- Kurali Location in Punjab, India
- Coordinates: 30°50′N 76°34′E﻿ / ﻿30.83°N 76.57°E
- Country: India
- State: Punjab
- District: Mohali
- Founder: Kunwar singh Rathore
- Named for: Kunwarali
- Elevation: 282 m (925 ft)

Population
- • Total: 48,087
- Demonym: Kurali wale

Languages
- • Official: Punjabi
- • Native: Puadhi
- Time zone: UTC+5:30 (IST)
- PIN: 140103
- Telephone code: +91160
- Vehicle registration: PB 27
- Website: www.mckurali.org

= Kurali =

Kurali is a town of district S.A.S. Nagar (Mohali) and a municipal council in Greater Mohali area, Mohali district in the Indian state of Punjab.

== Geography ==
Kurali is 28 km away from the Punjab state capital Chandigarh, situated on National Highway 21. Nearby towns include Kharar, Ropar and Morinda on its respective three sides.

==Demographics==
The table below shows the population of different religious groups in Kurali city, as of 2011 census.

Population by religious groups in Kurali city, 2011 census
| Religion | Total | Female | Male |
|---|---|---|---|
| Hindu | 17,455 | 8,141 | 9,314 |
| Sikh | 12,241 | 5,770 | 6,471 |
| Muslim | 829 | 383 | 446 |
| Christian | 265 | 131 | 134 |
| Jain | 12 | 5 | 7 |
| Buddhist | 6 | 3 | 3 |
| Other religions | 13 | 6 | 7 |
| Not stated | 239 | 111 | 128 |
| Total | 31,060 | 14,550 | 16,510 |

== Government ==
Kurali is administered by an elected municipal council.

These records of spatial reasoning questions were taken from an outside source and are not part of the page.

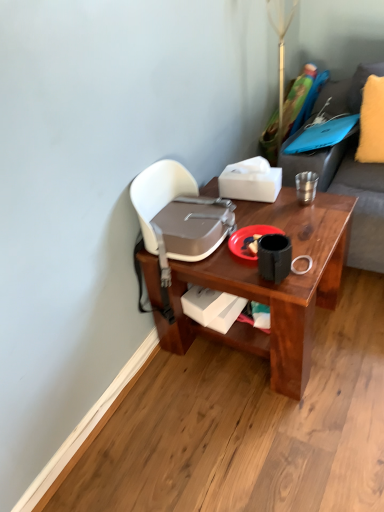
Question: Considering the relative sizes of white matte tissue box at upper center, positioned as the 1th box in top-to-bottom order, and yellow fuzzy pillow at upper right in the image provided, is white matte tissue box at upper center, positioned as the 1th box in top-to-bottom order, bigger than yellow fuzzy pillow at upper right?

Choices:
 (A) yes
 (B) no

Answer: (B)

Question: Is white matte tissue box at upper center, which ranks as the 2th box in bottom-to-top order, looking in the opposite direction of yellow fuzzy pillow at upper right?

Choices:
 (A) no
 (B) yes

Answer: (A)

Question: Does white matte tissue box at upper center, which ranks as the 2th box in bottom-to-top order, have a smaller size compared to yellow fuzzy pillow at upper right?

Choices:
 (A) yes
 (B) no

Answer: (A)

Question: Considering the relative positions of white matte tissue box at upper center, which ranks as the 2th box in bottom-to-top order, and yellow fuzzy pillow at upper right in the image provided, is white matte tissue box at upper center, which ranks as the 2th box in bottom-to-top order, behind yellow fuzzy pillow at upper right?

Choices:
 (A) no
 (B) yes

Answer: (A)

Question: Are white matte tissue box at upper center, positioned as the 1th box in top-to-bottom order, and yellow fuzzy pillow at upper right beside each other?

Choices:
 (A) no
 (B) yes

Answer: (A)

Question: Is red matte plate at center wider or thinner than metallic pole at upper center?

Choices:
 (A) wide
 (B) thin

Answer: (A)

Question: From a real-world perspective, is red matte plate at center physically located above or below metallic pole at upper center?

Choices:
 (A) below
 (B) above

Answer: (A)

Question: Relative to metallic pole at upper center, is red matte plate at center in front or behind?

Choices:
 (A) behind
 (B) front

Answer: (B)

Question: Considering the relative positions of red matte plate at center and metallic pole at upper center in the image provided, is red matte plate at center to the left or to the right of metallic pole at upper center?

Choices:
 (A) right
 (B) left

Answer: (B)

Question: In terms of width, does white matte tissue box at upper center, which ranks as the 2th box in bottom-to-top order, look wider or thinner when compared to white matte box at lower center, the second box positioned from the top?

Choices:
 (A) thin
 (B) wide

Answer: (B)

Question: From a real-world perspective, is white matte tissue box at upper center, positioned as the 1th box in top-to-bottom order, positioned above or below white matte box at lower center, the second box positioned from the top?

Choices:
 (A) below
 (B) above

Answer: (B)

Question: Considering their positions, is white matte tissue box at upper center, positioned as the 1th box in top-to-bottom order, located in front of or behind white matte box at lower center, the 1th box when ordered from bottom to top?

Choices:
 (A) behind
 (B) front

Answer: (A)

Question: Is white matte tissue box at upper center, positioned as the 1th box in top-to-bottom order, inside the boundaries of white matte box at lower center, the 1th box when ordered from bottom to top, or outside?

Choices:
 (A) outside
 (B) inside

Answer: (A)

Question: Considering the positions of white matte tissue box at upper center, which ranks as the 2th box in bottom-to-top order, and metallic pole at upper center in the image, is white matte tissue box at upper center, which ranks as the 2th box in bottom-to-top order, bigger or smaller than metallic pole at upper center?

Choices:
 (A) small
 (B) big

Answer: (A)

Question: In the image, is white matte tissue box at upper center, positioned as the 1th box in top-to-bottom order, positioned in front of or behind metallic pole at upper center?

Choices:
 (A) front
 (B) behind

Answer: (A)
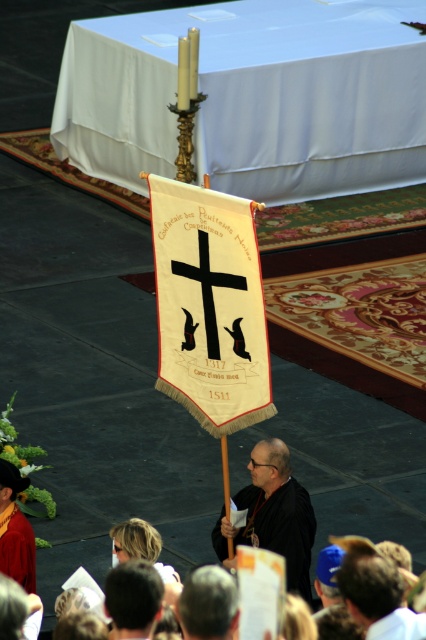
Question: Observing the image, what is the correct spatial positioning of gray hair at lower center in reference to black fabric cross at center?

Choices:
 (A) left
 (B) right

Answer: (B)

Question: Can you confirm if gold textured banner at center is positioned to the right of gray hair at lower center?

Choices:
 (A) yes
 (B) no

Answer: (B)

Question: Among these objects, which one is farthest from the camera?

Choices:
 (A) gray hair at lower center
 (B) black fabric cross at center

Answer: (B)

Question: Observing the image, what is the correct spatial positioning of black matte robe at center in reference to gray hair at lower center?

Choices:
 (A) right
 (B) left

Answer: (A)

Question: Which object appears closest to the camera in this image?

Choices:
 (A) dark brown leather hat at lower right
 (B) dark brown hair at lower center
 (C) black fabric cross at center
 (D) gray hair at lower center

Answer: (D)

Question: Which object is closer to the camera taking this photo?

Choices:
 (A) gray hair at lower center
 (B) dark brown leather hat at lower right
 (C) dark brown hair at lower center
 (D) black fabric cross at center

Answer: (A)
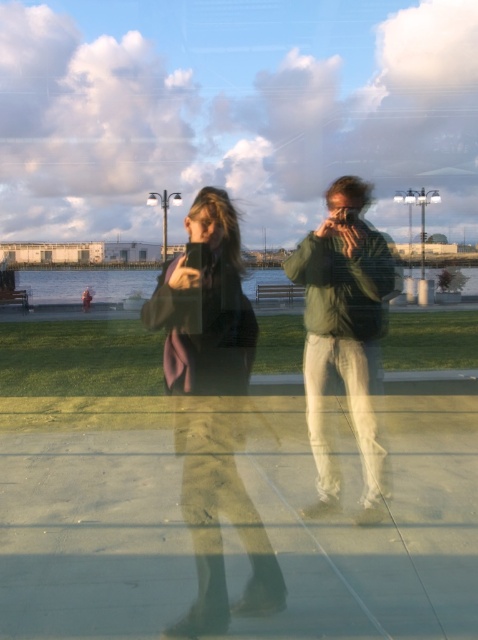
You are trying to decide which jacket to wear for a photoshoot. Both the matte black jacket at center and the green matte jacket at center are available. Based on their sizes, which one would be more suitable if you want a larger silhouette?

The matte black jacket at center is bigger than the green matte jacket at center, so it would be more suitable for a larger silhouette.

You are an observer looking at the waterfront scene through the reflective surface. You notice two jackets at the center of the image. Which jacket is positioned lower between the matte black jacket at center and the green matte jacket at center?

The matte black jacket at center is located below the green matte jacket at center, so it is positioned lower.

Looking at this image, you are standing in the waterfront scene and want to touch the exact point at coordinates point (214, 416). Which object will your finger land on?

Your finger will land on the matte black jacket at center because the point (214, 416) is located on it.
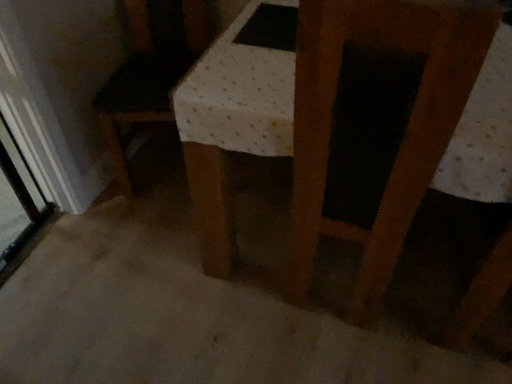
The image size is (512, 384). Find the location of `free space that is to the left of wooden table at center`. free space that is to the left of wooden table at center is located at coordinates (145, 264).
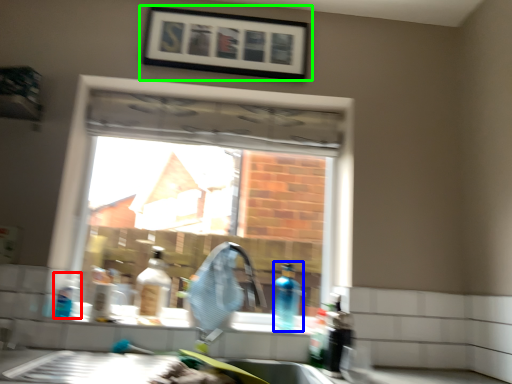
Question: Considering the real-world distances, which object is closest to bottle (highlighted by a red box)? bottle (highlighted by a blue box) or picture frame (highlighted by a green box).

Choices:
 (A) bottle
 (B) picture frame

Answer: (A)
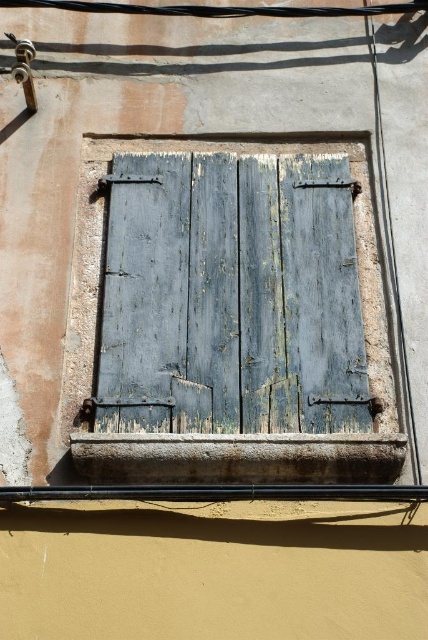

The town is served by a government hospital, post office, and several schools and colleges.

== Transportation ==
Kurali sits on National Highway 21 with direct access to Chandigarh and other parts of Punjab and India. The city is accessible by bus and supports a rail station with direct routes to other parts of the country, including Delhi. The nearest airport is an international airport approximately 30 km away located in Mohali.

The town's railway station is one of the oldest in the state of Punjab and has been used as a set piece for several Bollywood movies.